Press Release: Statement at the Conclusion of an IMF Staff Visit to Estonia
May 18, 2009Press Release No. 09/173
May 18, 2009
A team from the International Monetary Fund (IMF), led by Mr. Christoph Rosenberg, visited Tallinn May 12-18 to review with the authorities the economic situation and assess policies. The mission met with President Toomas Hendrik Ilves, Prime Minister Andrus Ansip, Finance Minister Ivari Padar, Bank of Estonia Governor Andres Lipstok, other senior officials and market participants. At the end of the visit, Mr. Rosenberg issued the following statement:
“Like other countries in the region, Estonia has been severely affected by the world financial crisis. We presently project output to contract by 13 percent this year and the recovery to start in late 2010 at the earliest, depending in part on global developments. Imbalances built up in the boom years are correcting quickly, with the external current account deficit expected to largely close and inflation to move below the Maastricht reference level already this year. The drop in nominal wages after the very strong growth over the past years, while painful, will bolster Estonia’s competitiveness and is a testament to the economy’s flexibility and commitment to its currency peg.
“The financial system operating in the environment of Estonia’s successful currency board arrangement has proven resilient to the deterioration of global funding conditions. Banks can look to large liquidity buffers, recently enhanced by the precautionary swap arrangement between Eesti Pank and the Swedish Riksbank. The close integration with Nordic parents, which have maintained their exposure throughout the crisis, proves to be a strength for both the financial and corporate sector. Nevertheless, in this uncertain environment financial flows and capital adequacy need to be monitored closely.
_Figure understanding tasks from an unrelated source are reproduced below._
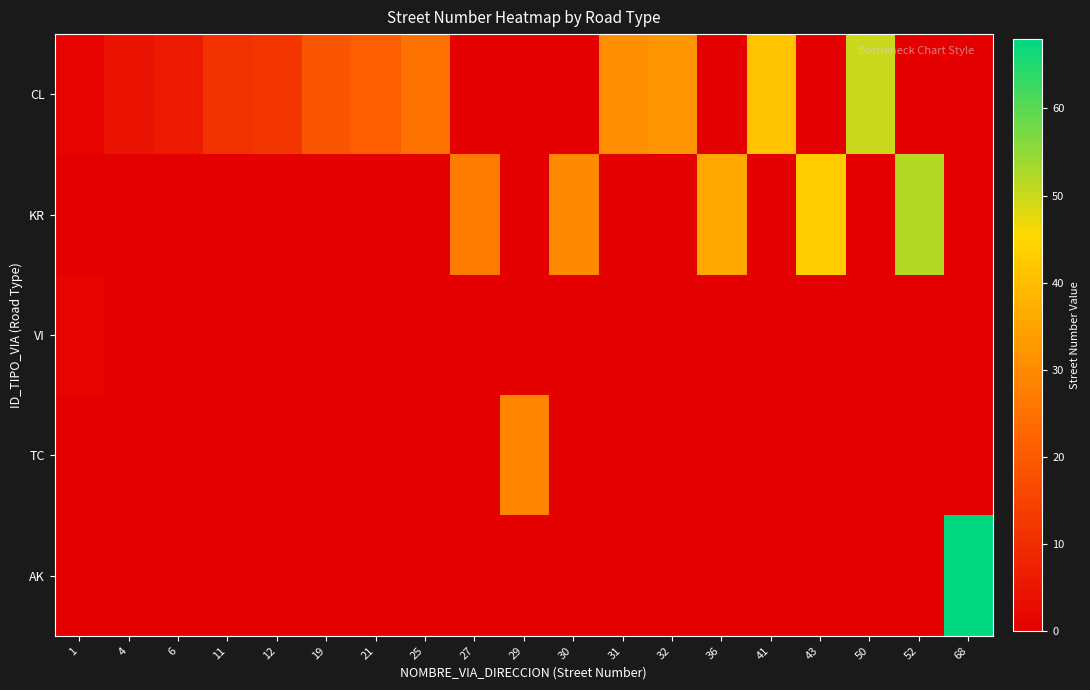

Which label corresponds to the largest value in the chart?

68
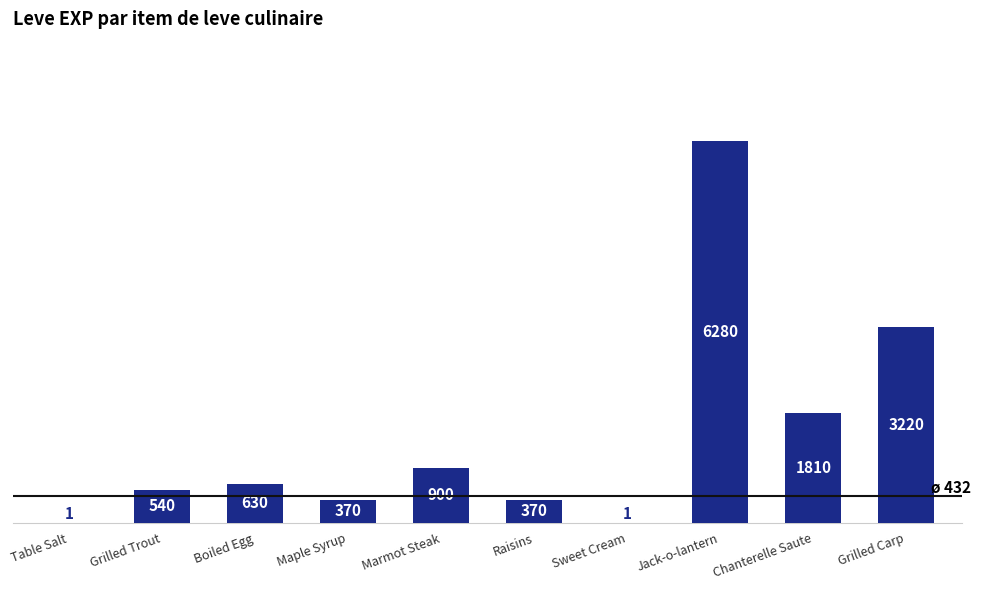

What is the sum of the values at Marmot Steak and Boiled Egg?

1530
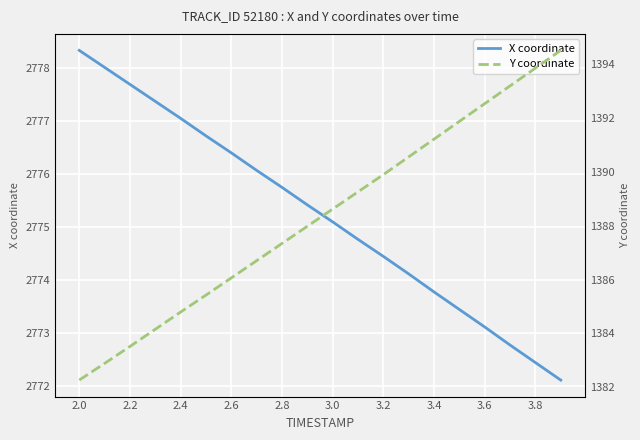

Is it true that X coordinate equals 1338.6 at 3.2?

False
“The major policy challenge, for 2009 and beyond, is the budget. Prudent fiscal policies for most of the decade have allowed for the accumulation of reserves, but these are now eroding quickly as tax revenues suffer from the sharp economic downturn. Spending increases, pension and wage hikes in 2007-08 are proving unsustainable, especially because growth will likely be permanently lower than during the post-EU accession years. This calls for a fundamental rebalancing of fiscal expenditures and revenues.
“In this context, the authorities’ deficit target of below 3 percent of GDP appears appropriate. This reflects both the size of remaining fiscal buffers and uncertainty about future financing possibilities given present financial market conditions. It will also help Estonia to qualify for speedy euro adoption—a goal to which the authorities rightly attach high priority. Reducing the deficit to such a level already in 2009-10, however, will be very challenging against the backdrop of the unprecedented economic downturn. Given the uncertain outlook, all options—on both the revenue and the expenditure side—should be considered.
It will be important to identify measures that limit the procyclical impact on growth, preserve the social safety net, and have a permanent effect on the fiscal balance.”